Note on source material
- The materials provided include several inconsistent entries (a federal reporting requirement and an employer‑disclosure heading). This summary focuses on the actual bill text and docket that were filed in the Massachusetts Senate as "Senate No. 2271" (filed Jan. 16, 2025) by Senator Paul R. Feeney — an Act relative to natural gas shut‑off valves, gate boxes and public safety.

Bill at a glance
- Title: An Act relative to natural gas shut-off valves, gate boxes and public safety (Mass. S.2271)
- Sponsor / Petitioner: Paul R. Feeney
- Subject committees: Telecommunications, Utilities and Energy; currently referred to Governmental Operations (Assembly)
- Key status milestones: Filed Jan 16, 2025; Passed Senate June 9, 2025; Delivered to Assembly and referred to Governmental Operations. Hearings scheduled Nov 13, 2025 (rescheduled).

Purpose and intent
- To increase public safety around natural gas infrastructure by requiring improved identification, inspection, testing, accessibility, and protection (gate boxes) of gas shut‑off valves and related valves/gates during public‑way projects, excavations, maintenance, and blasting.

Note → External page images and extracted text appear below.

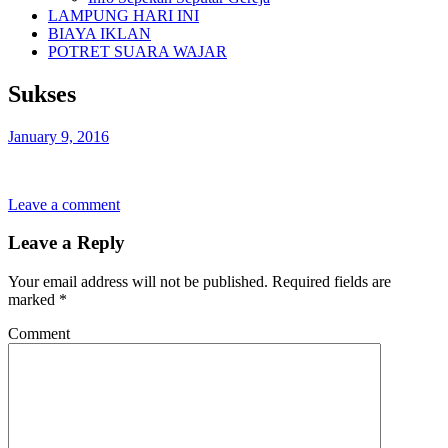
LAMPUNG HARI INI
BIAYA IKLAN
POTRET SUARA WAJAR
Sukses
January 9, 2016
Leave a comment
Leave a Reply
Your email address will not be published.
Required fields are
marked
*
Comment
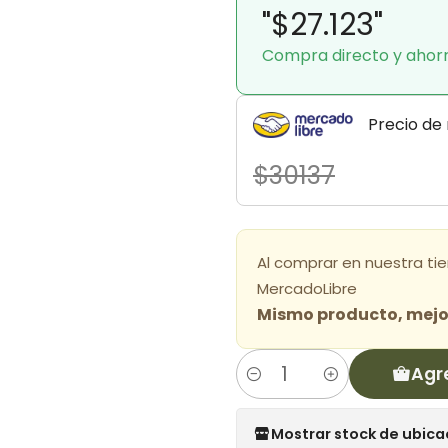
"$27.123"
Compra directo y ahor
Precio de
$30137
Al comprar en nuestra ti
MercadoLibre
Mismo producto, mejor
Agr
Cantidad
Mostrar stock de ubica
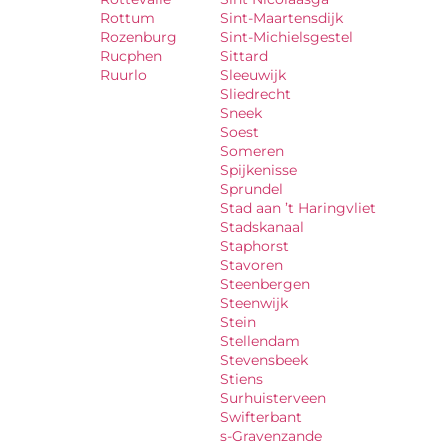
Rottum
Sint-Maartensdijk
Rozenburg
Sint-Michielsgestel
Rucphen
Sittard
Ruurlo
Sleeuwijk
Sliedrecht
Sneek
Soest
Someren
Spijkenisse
Sprundel
Stad aan ’t Haringvliet
Stadskanaal
Staphorst
Stavoren
Steenbergen
Steenwijk
Stein
Stellendam
Stevensbeek
Stiens
Surhuisterveen
Swifterbant
s-Gravenzande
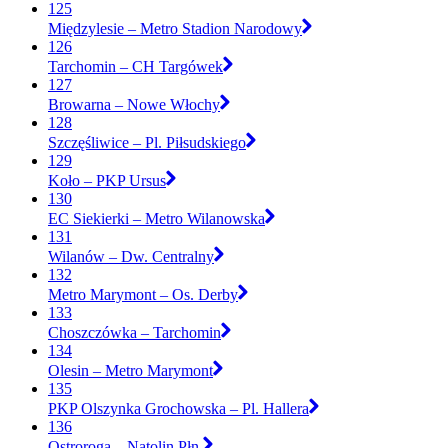
125
Międzylesie – Metro Stadion Narodowy
126
Tarchomin – CH Targówek
127
Browarna – Nowe Włochy
128
Szczęśliwice – Pl. Piłsudskiego
129
Koło – PKP Ursus
130
EC Siekierki – Metro Wilanowska
131
Wilanów – Dw. Centralny
132
Metro Marymont – Os. Derby
133
Choszczówka – Tarchomin
134
Olesin – Metro Marymont
135
PKP Olszynka Grochowska – Pl. Hallera
136
Ostroroga – Natolin Płn.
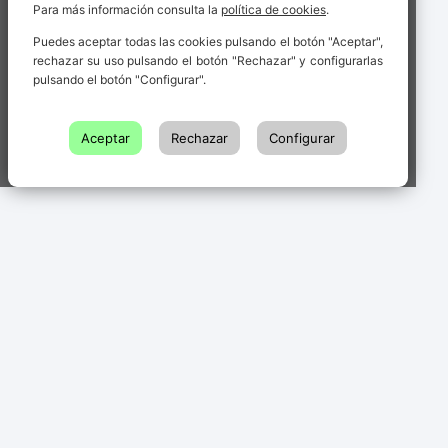
Para más información consulta la
política de cookies
.
Puedes aceptar todas las cookies pulsando el botón "Aceptar",
rechazar su uso pulsando el botón "Rechazar" y configurarlas
pulsando el botón "Configurar".
Aceptar
Rechazar
Configurar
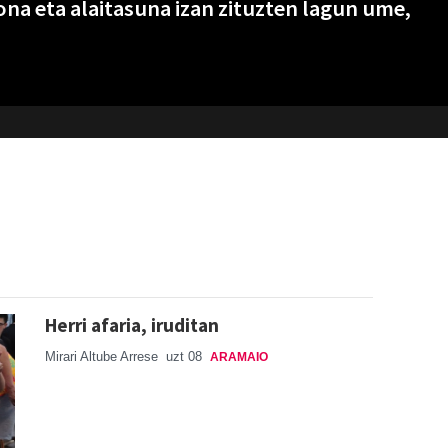
na eta alaitasuna izan zituzten lagun ume,
Herri afaria, iruditan
Mirari Altube Arrese
uzt 08
ARAMAIO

Key provisions and requirements
- Notice and coordination
- When a municipality or the Commonwealth undertakes a significant public‑way project that will expose confirmed natural gas infrastructure, they must provide written notice to the gas company.
- The gas company must survey the project area for Grade 1 or Grade 2 leaks and set repair/replacement schedules for all known or newly detected Grade 1 or 2 leaks, and provide those schedules to the municipality or Commonwealth.
- Shut‑off valves, gate boxes, accessibility
- The gas company must ensure any shut‑off valve in the significant project area has a gate box installed or a reasonable alternative that ensures public safety.
- Any critical valve not inspected/tested within the prior 12 months must be verified operational and accessible.
- Excavation, maintenance and blasting by gas company employees
- Before planned excavation, maintenance on gas mains/services, or blasting, gas company employees must locate, identify, mark all gas gates and valves, verify they are cleared, operational and accessible at ground level, and leave them so after work.
- Reporting and correction of location errors
- The gas company must provide written confirmation to the municipality/Commonwealth that gates and valves were cleared, inspected, tested, and are capable of accepting a gate key.
- If locations were previously recorded incorrectly, the company must provide corrected (undated) information.
- Penalties for noncompliance
- Failure to verify gates/valves are cleared, operational and accessible before and after excavation/blasting: fine up to $10,000.
- Failure to submit written confirmation of such verification: fine of $200 per day.

Who is affected
- Gas distribution companies operating in Massachusetts (primary compliance responsibility).
- Municipalities and the Commonwealth (notification duties; recipients of inspection/repair schedules).
- Contractors and gas company crews performing excavations, maintenance or blasting (operational practices).
- Residents and the general public (intended beneficiaries through improved safety and leak mitigation).

Potential impacts
- Safety: Improved visibility, accessibility and testing of shut‑off valves and gates should reduce response times in emergencies and lower risks during excavation/blasting.
- Operational costs: Gas companies may incur additional costs for surveying, testing, gate box installation, record correction, and documentation.
- Administrative burden: Municipalities and gas companies will need systems for notification, inspection confirmations, and schedule sharing.
- Enforcement: Financial penalties create an enforcement mechanism to encourage compliance.

Related/administrative notes
- Companion/related measures referenced in the docket: A 1037 (companion), SD 1882 (replaces), prior-session bills S 7303, S 1480, S 2449.
- No effective date is specified in the provided text; implementation timing would depend on enactment language if amended/approved.

Compiled from official sources — confirm details with the bill’s official record.